Problem:
Start at the line in the entries below that contains "#424648; stroke: #959ca0", stop at the line that contains "middle; dominant-baseline: central;", and output exactly the lines in that span, both ends included.

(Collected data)

..........

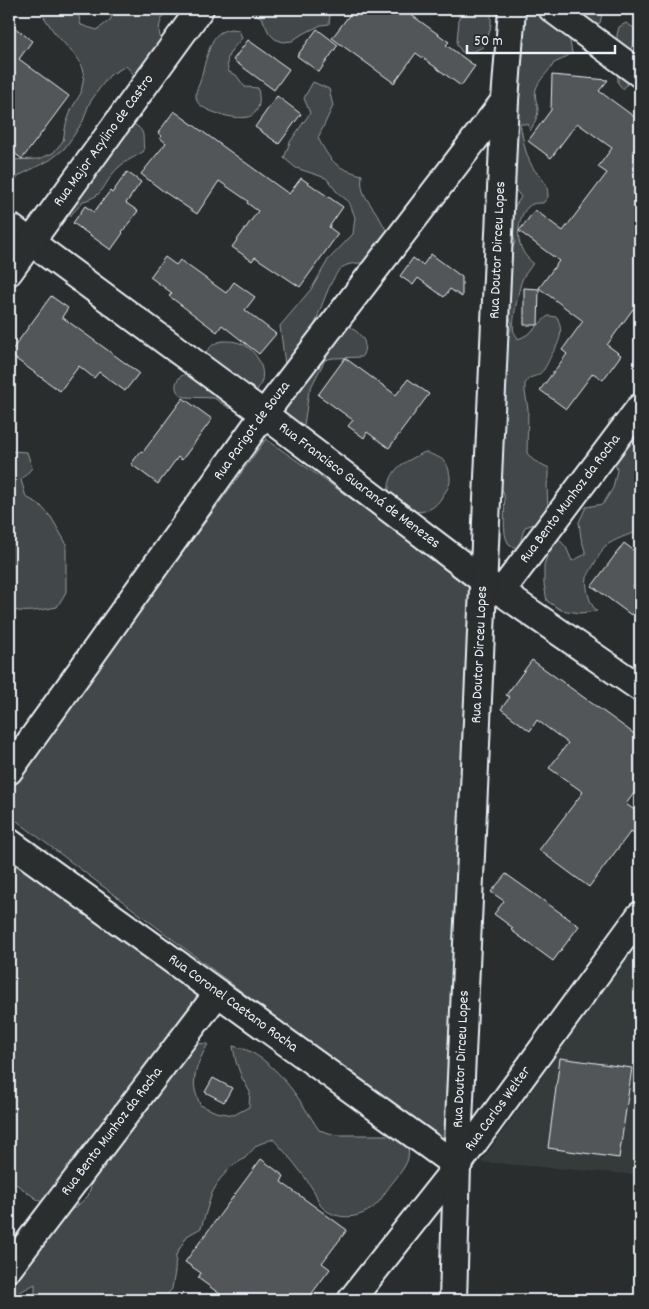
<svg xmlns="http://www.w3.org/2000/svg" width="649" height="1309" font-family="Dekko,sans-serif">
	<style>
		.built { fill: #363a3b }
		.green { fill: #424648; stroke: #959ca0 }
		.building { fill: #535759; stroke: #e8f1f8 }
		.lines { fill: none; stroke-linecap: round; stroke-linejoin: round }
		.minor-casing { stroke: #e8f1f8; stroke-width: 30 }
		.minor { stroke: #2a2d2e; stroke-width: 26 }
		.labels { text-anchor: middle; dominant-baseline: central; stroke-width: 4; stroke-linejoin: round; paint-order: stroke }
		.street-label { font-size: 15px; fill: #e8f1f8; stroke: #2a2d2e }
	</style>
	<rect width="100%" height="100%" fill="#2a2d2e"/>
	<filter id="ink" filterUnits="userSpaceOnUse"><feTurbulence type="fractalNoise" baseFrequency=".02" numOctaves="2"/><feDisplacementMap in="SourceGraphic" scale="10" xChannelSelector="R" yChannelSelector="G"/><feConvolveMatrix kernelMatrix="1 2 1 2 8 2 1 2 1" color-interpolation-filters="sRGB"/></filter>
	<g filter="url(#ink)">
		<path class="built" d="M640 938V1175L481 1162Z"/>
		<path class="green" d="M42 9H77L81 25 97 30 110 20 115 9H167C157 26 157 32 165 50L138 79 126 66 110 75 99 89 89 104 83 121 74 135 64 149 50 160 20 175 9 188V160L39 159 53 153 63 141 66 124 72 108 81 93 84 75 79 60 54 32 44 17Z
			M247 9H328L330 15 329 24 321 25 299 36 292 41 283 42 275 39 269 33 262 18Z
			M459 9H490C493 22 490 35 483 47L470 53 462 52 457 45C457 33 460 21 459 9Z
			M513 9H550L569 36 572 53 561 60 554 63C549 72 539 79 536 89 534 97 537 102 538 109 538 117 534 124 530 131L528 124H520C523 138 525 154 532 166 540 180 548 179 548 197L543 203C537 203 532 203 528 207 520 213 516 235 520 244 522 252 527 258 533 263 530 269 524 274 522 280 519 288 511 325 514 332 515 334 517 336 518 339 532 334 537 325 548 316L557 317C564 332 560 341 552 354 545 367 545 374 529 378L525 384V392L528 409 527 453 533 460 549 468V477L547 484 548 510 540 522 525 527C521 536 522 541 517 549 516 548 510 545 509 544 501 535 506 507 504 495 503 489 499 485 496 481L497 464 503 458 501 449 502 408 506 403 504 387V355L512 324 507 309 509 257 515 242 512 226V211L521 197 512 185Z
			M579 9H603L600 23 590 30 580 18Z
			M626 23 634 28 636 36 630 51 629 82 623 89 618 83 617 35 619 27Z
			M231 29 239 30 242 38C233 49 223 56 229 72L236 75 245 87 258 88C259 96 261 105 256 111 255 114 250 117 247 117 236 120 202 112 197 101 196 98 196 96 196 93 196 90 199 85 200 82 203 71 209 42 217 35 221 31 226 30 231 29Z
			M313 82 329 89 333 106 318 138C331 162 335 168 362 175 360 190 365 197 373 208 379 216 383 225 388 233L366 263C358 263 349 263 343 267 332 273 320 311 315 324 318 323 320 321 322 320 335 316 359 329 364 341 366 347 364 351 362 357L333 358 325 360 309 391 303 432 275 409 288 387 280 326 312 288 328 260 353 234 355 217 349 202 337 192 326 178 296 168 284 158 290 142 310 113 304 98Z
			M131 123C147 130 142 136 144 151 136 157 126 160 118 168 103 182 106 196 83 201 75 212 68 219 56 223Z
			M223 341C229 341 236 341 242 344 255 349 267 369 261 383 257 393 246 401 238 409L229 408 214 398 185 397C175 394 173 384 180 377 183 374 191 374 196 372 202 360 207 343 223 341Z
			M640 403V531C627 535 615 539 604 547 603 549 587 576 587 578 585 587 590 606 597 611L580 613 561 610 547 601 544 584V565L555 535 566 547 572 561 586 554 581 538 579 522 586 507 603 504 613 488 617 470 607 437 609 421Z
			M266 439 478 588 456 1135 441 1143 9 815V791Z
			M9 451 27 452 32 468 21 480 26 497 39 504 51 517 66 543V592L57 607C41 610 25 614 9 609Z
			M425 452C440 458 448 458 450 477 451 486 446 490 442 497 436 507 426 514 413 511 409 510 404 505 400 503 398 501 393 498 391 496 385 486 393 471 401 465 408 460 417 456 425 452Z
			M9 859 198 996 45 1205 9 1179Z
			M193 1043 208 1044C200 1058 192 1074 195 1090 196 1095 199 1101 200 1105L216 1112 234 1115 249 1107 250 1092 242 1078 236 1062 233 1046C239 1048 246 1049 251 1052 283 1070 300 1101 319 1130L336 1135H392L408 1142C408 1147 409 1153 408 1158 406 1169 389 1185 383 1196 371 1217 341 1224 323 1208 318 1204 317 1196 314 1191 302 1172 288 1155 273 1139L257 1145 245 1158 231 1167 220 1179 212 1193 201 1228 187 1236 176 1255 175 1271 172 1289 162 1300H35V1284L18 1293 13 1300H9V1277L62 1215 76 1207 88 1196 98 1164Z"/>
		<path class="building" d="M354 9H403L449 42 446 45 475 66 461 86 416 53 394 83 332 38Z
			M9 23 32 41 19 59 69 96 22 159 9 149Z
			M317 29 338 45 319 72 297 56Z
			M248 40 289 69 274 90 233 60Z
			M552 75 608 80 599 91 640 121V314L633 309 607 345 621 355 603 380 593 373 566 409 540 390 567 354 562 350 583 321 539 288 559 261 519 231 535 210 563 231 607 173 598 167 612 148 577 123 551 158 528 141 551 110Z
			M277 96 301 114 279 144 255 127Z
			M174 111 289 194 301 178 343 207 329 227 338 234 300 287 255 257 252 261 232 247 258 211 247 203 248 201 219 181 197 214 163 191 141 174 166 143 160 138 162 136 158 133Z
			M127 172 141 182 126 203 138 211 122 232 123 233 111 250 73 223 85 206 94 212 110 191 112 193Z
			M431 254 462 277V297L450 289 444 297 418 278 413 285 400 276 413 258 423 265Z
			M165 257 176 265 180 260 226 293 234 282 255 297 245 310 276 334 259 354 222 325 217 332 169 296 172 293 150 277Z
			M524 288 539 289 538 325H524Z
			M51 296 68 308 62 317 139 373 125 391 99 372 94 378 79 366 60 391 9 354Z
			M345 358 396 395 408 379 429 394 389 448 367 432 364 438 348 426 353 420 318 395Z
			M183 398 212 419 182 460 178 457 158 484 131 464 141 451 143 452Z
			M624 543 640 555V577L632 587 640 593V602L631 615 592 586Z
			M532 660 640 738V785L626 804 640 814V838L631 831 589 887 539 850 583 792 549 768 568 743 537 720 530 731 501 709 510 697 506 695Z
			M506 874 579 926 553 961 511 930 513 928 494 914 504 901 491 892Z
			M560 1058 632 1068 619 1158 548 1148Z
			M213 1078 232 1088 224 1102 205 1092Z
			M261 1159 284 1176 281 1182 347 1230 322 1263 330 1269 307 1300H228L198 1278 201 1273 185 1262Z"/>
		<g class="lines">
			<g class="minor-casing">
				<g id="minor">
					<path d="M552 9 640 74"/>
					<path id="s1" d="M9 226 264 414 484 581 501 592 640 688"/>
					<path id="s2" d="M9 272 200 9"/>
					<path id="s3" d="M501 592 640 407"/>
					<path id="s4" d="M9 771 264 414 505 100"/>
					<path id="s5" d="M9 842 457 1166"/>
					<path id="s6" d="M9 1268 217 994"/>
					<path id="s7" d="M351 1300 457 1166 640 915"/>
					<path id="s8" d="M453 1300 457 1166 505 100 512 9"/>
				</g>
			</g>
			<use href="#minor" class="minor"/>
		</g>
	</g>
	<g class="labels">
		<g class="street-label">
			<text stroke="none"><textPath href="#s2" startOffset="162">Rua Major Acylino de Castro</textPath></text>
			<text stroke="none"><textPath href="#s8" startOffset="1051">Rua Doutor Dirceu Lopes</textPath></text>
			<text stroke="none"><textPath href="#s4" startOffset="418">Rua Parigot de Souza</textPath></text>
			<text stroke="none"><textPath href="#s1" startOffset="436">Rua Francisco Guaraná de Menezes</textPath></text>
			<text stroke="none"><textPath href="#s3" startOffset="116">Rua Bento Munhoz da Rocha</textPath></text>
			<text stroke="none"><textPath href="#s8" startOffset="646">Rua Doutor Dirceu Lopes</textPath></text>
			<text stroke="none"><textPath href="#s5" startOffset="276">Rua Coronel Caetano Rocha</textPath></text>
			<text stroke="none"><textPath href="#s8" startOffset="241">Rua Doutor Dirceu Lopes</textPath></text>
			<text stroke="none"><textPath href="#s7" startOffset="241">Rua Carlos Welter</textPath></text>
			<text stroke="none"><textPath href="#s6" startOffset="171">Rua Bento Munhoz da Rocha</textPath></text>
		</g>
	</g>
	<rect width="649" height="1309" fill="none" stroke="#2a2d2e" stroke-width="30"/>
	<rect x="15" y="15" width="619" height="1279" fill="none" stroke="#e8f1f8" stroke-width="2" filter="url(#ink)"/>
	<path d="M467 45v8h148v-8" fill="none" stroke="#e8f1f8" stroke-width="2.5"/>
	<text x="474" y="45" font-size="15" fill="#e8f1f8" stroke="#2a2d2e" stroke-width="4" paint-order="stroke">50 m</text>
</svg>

..........

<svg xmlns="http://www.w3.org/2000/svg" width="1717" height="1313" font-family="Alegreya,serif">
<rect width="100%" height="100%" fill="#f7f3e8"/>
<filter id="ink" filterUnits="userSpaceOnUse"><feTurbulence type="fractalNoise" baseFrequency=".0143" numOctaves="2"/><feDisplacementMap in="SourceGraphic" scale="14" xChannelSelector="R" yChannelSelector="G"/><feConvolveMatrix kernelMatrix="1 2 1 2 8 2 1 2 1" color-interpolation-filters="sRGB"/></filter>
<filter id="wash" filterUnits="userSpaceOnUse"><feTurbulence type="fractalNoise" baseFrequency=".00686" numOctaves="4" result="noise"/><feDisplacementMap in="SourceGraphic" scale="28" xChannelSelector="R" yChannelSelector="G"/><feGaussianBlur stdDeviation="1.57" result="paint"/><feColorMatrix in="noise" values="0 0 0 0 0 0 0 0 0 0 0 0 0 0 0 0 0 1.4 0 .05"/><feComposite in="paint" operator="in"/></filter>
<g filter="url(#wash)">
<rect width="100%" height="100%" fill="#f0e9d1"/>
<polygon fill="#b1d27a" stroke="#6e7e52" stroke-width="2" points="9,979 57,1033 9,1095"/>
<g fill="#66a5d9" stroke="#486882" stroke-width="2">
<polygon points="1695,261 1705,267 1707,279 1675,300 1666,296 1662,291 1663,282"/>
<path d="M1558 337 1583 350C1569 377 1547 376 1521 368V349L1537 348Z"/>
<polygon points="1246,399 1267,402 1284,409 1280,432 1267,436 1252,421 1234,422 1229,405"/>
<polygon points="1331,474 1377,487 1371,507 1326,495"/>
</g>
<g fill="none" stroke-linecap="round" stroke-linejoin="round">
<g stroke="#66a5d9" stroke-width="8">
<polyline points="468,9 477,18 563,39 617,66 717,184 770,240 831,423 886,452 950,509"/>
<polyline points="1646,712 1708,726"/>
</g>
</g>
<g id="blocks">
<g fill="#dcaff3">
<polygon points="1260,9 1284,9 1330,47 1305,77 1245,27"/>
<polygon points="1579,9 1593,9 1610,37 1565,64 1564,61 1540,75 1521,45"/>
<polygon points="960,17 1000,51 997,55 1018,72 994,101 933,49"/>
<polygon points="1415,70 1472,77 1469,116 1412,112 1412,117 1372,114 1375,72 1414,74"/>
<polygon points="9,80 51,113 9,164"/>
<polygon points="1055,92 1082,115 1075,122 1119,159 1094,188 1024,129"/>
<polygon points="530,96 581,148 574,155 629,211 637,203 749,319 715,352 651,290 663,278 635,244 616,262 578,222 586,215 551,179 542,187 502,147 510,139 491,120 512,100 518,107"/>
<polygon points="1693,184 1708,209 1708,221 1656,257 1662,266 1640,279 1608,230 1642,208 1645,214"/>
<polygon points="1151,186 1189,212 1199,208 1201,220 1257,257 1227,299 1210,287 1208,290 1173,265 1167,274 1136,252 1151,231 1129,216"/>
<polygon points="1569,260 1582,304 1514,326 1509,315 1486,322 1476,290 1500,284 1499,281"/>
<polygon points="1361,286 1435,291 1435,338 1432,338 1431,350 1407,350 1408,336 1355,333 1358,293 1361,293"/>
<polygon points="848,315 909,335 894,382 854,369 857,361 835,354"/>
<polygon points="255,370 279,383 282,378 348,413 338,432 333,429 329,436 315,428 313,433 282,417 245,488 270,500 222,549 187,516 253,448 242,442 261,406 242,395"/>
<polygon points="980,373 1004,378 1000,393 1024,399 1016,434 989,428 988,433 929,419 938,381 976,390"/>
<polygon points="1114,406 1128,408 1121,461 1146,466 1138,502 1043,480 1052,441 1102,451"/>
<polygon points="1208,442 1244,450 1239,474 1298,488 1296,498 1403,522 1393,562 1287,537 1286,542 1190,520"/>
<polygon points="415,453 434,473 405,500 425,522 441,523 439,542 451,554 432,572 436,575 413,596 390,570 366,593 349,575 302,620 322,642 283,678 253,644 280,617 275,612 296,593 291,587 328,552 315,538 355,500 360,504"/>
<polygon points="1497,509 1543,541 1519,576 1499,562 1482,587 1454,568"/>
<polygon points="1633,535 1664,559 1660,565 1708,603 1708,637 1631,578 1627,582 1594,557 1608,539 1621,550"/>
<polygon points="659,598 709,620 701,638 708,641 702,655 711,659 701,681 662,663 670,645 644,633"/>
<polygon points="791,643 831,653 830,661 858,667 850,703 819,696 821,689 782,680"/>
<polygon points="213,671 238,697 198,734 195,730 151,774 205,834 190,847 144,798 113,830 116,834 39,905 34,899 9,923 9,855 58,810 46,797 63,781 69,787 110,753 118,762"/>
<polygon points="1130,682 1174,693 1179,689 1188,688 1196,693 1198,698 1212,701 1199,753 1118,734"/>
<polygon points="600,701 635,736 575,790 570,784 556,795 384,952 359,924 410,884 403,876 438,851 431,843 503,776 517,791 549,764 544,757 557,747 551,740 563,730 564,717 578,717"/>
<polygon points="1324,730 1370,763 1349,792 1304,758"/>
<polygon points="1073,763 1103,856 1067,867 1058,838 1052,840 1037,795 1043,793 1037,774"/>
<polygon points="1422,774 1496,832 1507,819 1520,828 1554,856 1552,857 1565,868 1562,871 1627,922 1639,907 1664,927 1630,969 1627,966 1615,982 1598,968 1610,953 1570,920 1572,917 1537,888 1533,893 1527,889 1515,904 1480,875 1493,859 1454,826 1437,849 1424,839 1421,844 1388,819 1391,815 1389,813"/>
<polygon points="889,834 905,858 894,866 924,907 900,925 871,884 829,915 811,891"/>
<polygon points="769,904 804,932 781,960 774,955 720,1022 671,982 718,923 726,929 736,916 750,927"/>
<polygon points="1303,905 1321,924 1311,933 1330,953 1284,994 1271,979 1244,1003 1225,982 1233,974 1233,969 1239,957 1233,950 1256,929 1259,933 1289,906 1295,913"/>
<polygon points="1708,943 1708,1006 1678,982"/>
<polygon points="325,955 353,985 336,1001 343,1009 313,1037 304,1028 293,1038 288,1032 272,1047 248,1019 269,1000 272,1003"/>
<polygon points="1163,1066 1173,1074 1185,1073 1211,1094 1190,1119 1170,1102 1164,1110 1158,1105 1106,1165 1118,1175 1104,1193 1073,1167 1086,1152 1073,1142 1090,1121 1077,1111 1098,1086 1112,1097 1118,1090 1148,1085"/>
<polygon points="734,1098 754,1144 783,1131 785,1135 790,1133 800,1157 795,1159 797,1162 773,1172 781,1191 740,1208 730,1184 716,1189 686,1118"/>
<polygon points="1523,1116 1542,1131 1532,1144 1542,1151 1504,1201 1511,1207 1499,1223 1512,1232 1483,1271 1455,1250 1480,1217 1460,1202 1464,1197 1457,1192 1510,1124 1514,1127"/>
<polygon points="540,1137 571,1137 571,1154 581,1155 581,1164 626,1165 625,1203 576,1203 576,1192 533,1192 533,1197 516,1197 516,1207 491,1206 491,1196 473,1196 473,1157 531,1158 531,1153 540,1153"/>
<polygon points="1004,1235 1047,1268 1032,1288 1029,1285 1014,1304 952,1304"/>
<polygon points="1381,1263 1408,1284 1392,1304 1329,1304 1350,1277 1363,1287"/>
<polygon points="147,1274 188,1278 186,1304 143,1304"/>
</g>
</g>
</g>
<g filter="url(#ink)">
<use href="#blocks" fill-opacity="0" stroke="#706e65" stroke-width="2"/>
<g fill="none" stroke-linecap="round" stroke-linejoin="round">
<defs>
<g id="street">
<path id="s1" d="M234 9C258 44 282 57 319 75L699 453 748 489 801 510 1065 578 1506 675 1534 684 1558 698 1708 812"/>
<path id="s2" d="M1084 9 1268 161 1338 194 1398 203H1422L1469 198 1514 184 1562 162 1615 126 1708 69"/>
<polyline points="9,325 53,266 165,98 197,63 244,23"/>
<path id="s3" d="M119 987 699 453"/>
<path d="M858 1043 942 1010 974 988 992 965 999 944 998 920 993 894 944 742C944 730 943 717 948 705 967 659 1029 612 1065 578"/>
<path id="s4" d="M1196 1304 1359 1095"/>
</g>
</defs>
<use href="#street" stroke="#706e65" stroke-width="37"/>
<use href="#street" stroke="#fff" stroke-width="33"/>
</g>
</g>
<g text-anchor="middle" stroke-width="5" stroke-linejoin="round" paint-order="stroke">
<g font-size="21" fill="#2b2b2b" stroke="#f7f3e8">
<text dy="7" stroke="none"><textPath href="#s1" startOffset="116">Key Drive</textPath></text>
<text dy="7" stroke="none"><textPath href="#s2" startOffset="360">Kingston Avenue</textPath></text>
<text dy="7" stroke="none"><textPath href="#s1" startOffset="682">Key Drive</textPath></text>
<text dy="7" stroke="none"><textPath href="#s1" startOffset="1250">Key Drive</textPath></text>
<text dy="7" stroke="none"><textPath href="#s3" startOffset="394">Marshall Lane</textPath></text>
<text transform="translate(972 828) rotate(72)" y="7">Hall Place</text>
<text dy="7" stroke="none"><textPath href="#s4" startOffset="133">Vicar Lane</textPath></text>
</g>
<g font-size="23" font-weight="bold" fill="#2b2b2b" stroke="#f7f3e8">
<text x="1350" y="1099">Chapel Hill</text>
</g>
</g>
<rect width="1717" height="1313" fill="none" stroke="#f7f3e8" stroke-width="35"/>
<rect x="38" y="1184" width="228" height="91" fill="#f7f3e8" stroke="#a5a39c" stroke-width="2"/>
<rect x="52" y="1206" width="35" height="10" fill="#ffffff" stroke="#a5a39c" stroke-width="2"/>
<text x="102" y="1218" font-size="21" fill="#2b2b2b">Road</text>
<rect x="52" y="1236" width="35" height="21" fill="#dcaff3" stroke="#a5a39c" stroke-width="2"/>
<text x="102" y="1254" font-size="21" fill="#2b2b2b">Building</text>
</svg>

..........

Output for this exercise:
		.green { fill: #424648; stroke: #959ca0 }
		.building { fill: #535759; stroke: #e8f1f8 }
		.lines { fill: none; stroke-linecap: round; stroke-linejoin: round }
		.minor-casing { stroke: #e8f1f8; stroke-width: 30 }
		.minor { stroke: #2a2d2e; stroke-width: 26 }
		.labels { text-anchor: middle; dominant-baseline: central; stroke-width: 4; stroke-linejoin: round; paint-order: stroke }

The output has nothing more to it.